Feuer in der Hosentasche
Sogenannte Sicherheitszündhölzer, so wie wir sie heute kennen, können sich nicht von selbst entzünden. Früher passierte das schon manchmal ungewollt in der Hosentasche. Das hing damit zusammen, dass das Zündholz einst alle Zutaten für Feuer und Flamme in seinem Kopf enthielt. Den konnte man irgendwo reiben, wo es nur halbwegs rau war, und schon stand das Holzstäbchen in Flammen – leider auch schon bei Druck und Reibung zwischen den einzelnen Zündhölzern in der Schachtel.

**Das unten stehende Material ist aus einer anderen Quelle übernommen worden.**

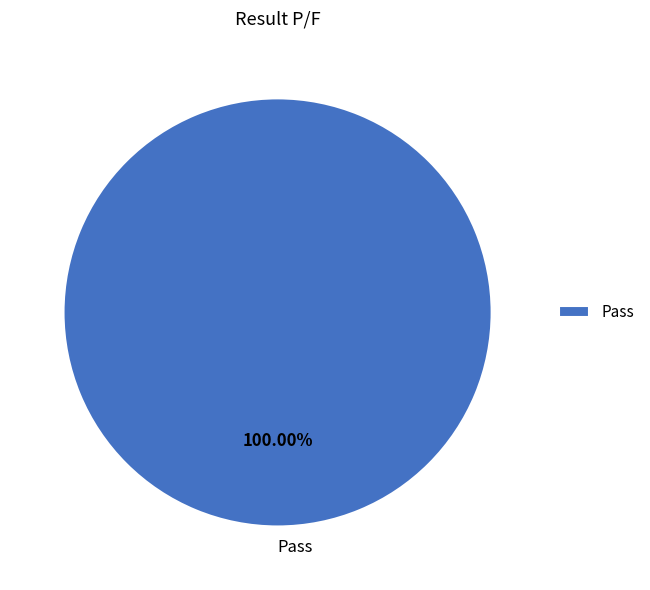

How many segments does this pie chart have?

1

Heute sind einige Zündzutaten in der Reibefläche untergebracht, die anderen im Kopf. Man muss also schon beides mit Kraft zusammenbringen, damit es funkt. Zunächst zum Kopf: Er enthält Schwefel oder Antimontrisulfid – beides Stoffe, die sich mit Sauerstoff unter kräftiger Energiefreisetzung verbinden, also “oxidiert” werden. Den Sauerstoff liefert meist das Oxidationsmittel Kaliumchlorat. Etwas Leim und Paraffin halten die Pulver zusammen und unterstützen den Brand des Holzes.

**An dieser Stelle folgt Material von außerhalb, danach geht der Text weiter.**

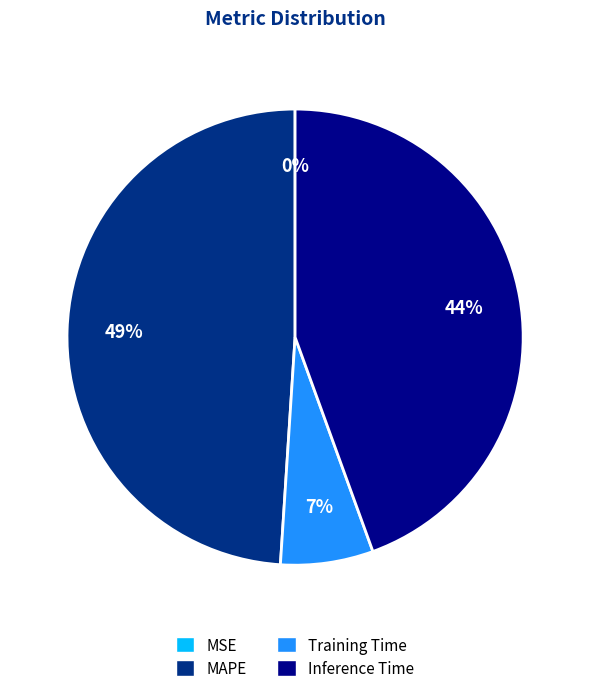

Does any single category account for the majority?

No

Doch von alleine entzünden sie sich nicht, dazu braucht es die Reibefläche. Darin stecken, ebenfalls mit Leim verklebt, roter Phosphor und raues Glaspulver. Zieht man das Streichholz darüber, entsteht eine Menge Reibungswärme. Außerdem bleiben Spuren des roten Phosphors am Zündkopf haften und damit am Kaliumchlorat. Beide zusammen reagieren schon unter leichtem Druck hochexplosiv. Die winzigen Spuren, die hier aufeinandertreffen, reichen aber nur für ein gebremstes Aufflammen. Drei chemische Komponenten – Phosphor, Kaliumchlorat und Schwefel – sind also zunächst getrennt und gehen erst beim bewussten Zusammenbringen in Flammen auf.
Das ist der magische Moment, den kein Feuerzeug so liefern kann. Außerdem kann man mit einem Feuerzeug keine Streichholzrätsel legen.